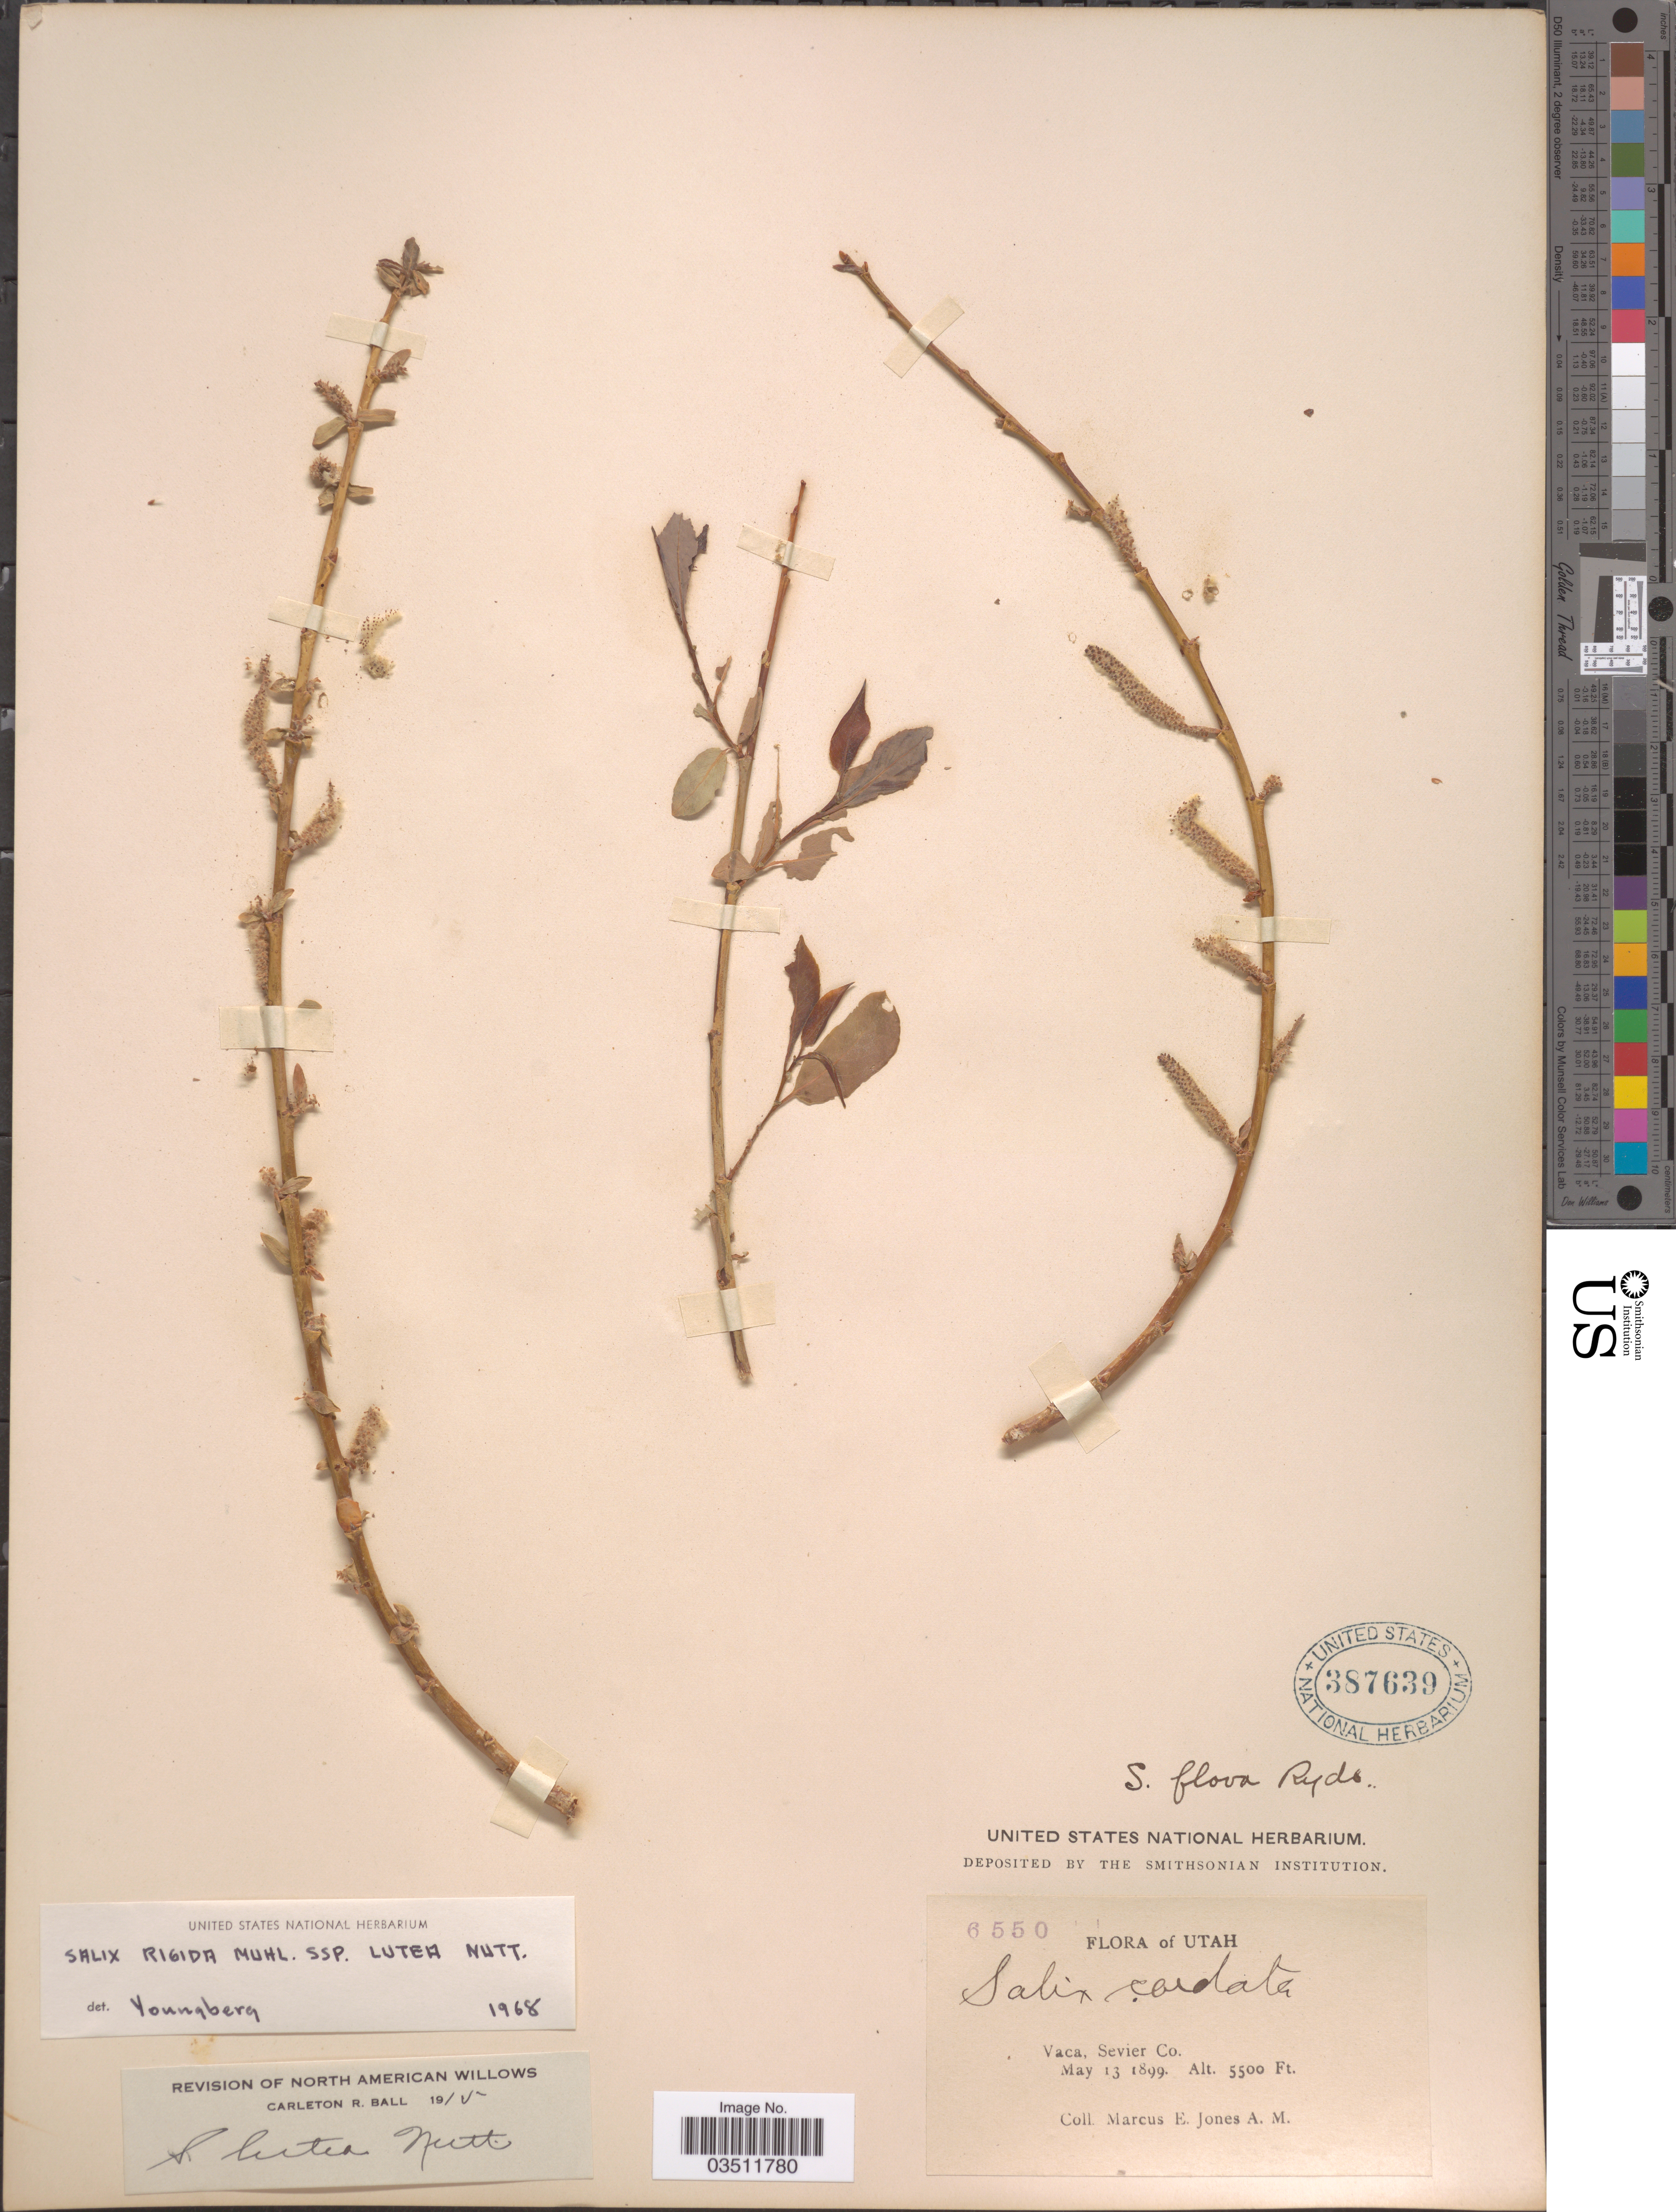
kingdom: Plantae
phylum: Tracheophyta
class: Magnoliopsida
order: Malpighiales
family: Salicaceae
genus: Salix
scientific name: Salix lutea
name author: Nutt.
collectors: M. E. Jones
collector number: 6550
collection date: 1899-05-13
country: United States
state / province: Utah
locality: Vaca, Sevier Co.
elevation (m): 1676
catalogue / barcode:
* * *
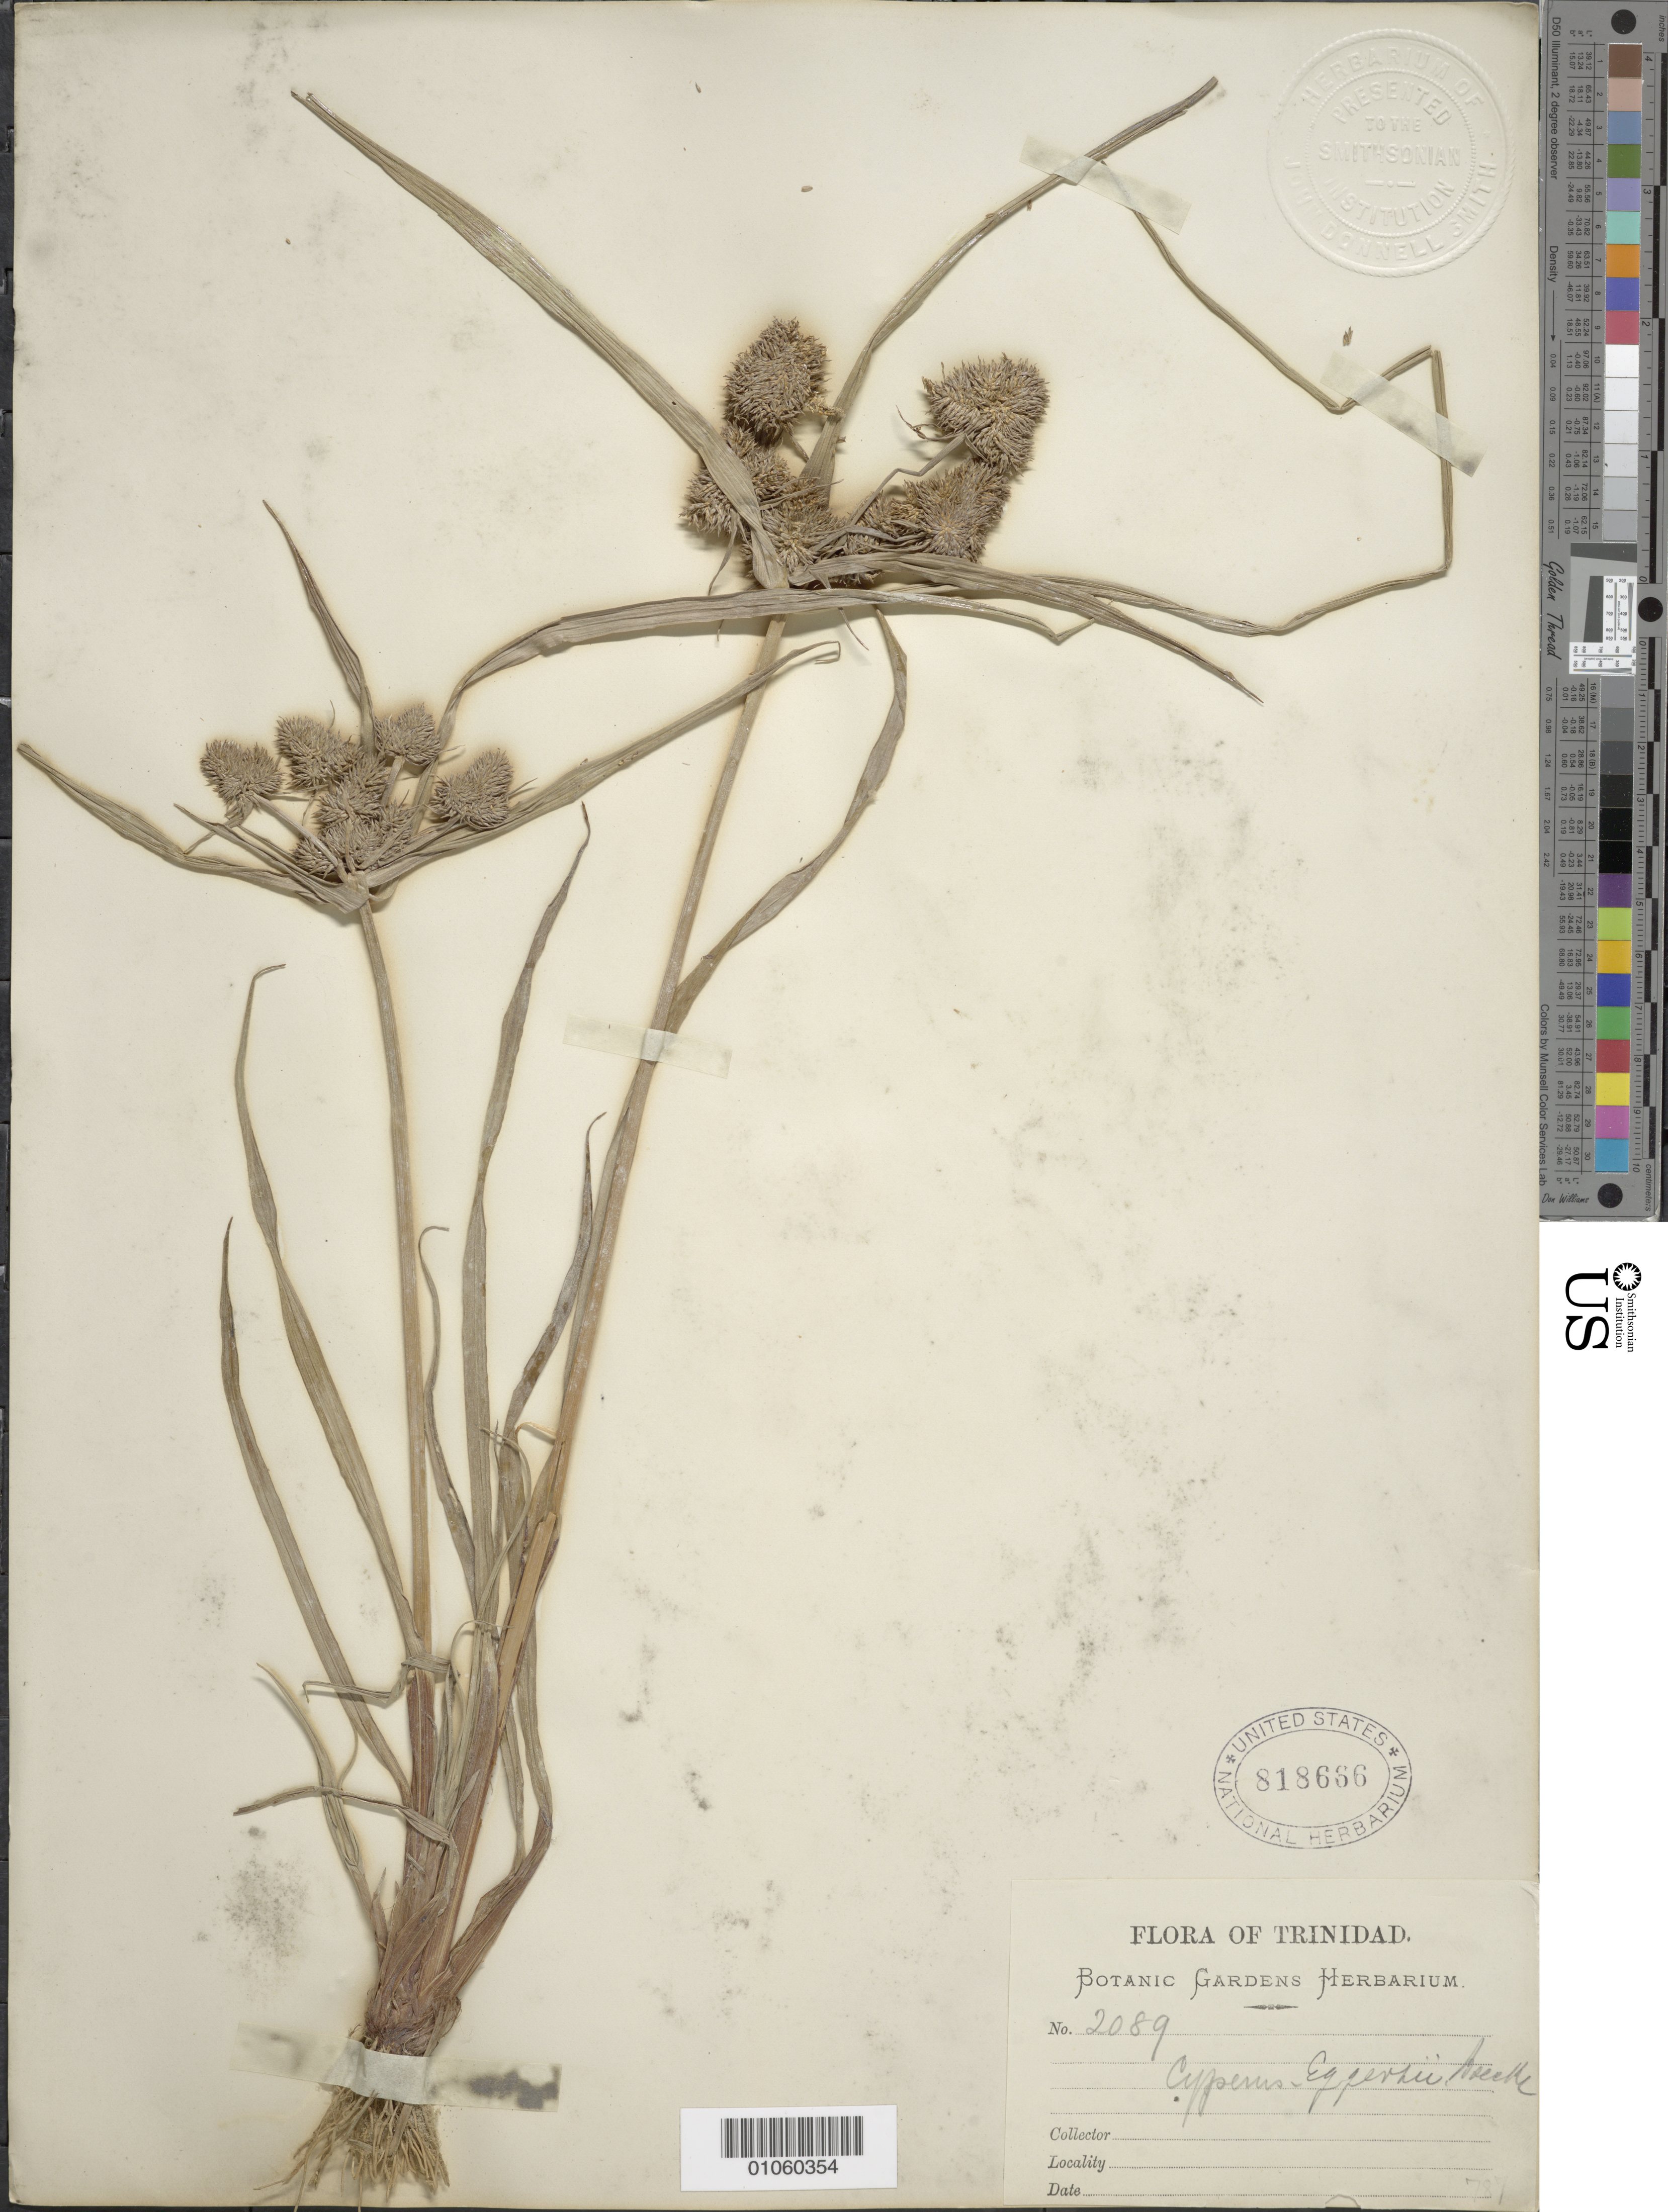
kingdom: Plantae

• [Kurze Aufgabe]
Schreib die Zeilen von der Zeile mit „collectors: M. E. Jones“ bis zur Zeile mit „elevation (m): 1676“ unverändert noch einmal hin, beide Zeilen eingeschlossen.

• [Ergebnis]
collectors: M. E. Jones
collector number: 6550
collection date: 1899-05-13
country: United States
state / province: Utah
locality: Vaca, Sevier Co.
elevation (m): 1676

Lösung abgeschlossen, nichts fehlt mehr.